START RECORDS FOR THE TASK

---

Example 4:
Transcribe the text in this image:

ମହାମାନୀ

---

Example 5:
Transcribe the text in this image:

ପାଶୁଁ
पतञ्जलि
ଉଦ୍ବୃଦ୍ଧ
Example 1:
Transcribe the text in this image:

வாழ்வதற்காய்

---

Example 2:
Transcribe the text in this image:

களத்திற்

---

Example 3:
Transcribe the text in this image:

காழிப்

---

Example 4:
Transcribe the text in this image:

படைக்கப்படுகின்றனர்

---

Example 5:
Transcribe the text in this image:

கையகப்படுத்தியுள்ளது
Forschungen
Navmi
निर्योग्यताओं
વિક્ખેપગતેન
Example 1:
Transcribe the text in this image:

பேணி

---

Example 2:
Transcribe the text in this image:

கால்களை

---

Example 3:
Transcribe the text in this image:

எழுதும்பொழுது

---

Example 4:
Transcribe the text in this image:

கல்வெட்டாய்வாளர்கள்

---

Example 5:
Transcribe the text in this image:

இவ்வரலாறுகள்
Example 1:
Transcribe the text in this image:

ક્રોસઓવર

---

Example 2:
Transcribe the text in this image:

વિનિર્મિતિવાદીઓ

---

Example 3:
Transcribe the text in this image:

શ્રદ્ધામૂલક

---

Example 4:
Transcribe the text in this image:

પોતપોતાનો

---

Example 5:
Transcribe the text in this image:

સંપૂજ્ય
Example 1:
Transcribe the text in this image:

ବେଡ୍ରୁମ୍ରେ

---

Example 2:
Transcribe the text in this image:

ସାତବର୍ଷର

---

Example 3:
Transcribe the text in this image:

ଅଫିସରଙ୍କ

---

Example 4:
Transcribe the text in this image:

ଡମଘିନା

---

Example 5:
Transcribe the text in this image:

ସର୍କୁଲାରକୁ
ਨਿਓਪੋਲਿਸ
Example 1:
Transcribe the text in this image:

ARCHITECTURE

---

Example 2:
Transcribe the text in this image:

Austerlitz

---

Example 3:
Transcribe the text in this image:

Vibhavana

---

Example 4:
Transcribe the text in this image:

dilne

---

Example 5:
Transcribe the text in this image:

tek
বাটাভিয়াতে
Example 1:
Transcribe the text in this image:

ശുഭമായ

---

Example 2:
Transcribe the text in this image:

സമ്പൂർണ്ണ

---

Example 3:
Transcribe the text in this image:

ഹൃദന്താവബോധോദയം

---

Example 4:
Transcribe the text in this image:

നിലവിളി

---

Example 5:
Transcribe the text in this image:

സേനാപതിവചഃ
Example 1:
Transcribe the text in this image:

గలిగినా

END RECORDS FOR THE TASK

• [THE PROBLEM] Copy out, unchanged, the stretch of items from the very start through the line that contains "વિક્ખેપગતેન", with both ends included.

• [RESULT OF THIS TASK]
---

Example 4:
Transcribe the text in this image:

ମହାମାନୀ

---

Example 5:
Transcribe the text in this image:

ପାଶୁଁ
पतञ्जलि
ଉଦ୍ବୃଦ୍ଧ
Example 1:
Transcribe the text in this image:

வாழ்வதற்காய்

---

Example 2:
Transcribe the text in this image:

களத்திற்

---

Example 3:
Transcribe the text in this image:

காழிப்

---

Example 4:
Transcribe the text in this image:

படைக்கப்படுகின்றனர்

---

Example 5:
Transcribe the text in this image:

கையகப்படுத்தியுள்ளது
Forschungen
Navmi
निर्योग्यताओं
વિક્ખેપગતેન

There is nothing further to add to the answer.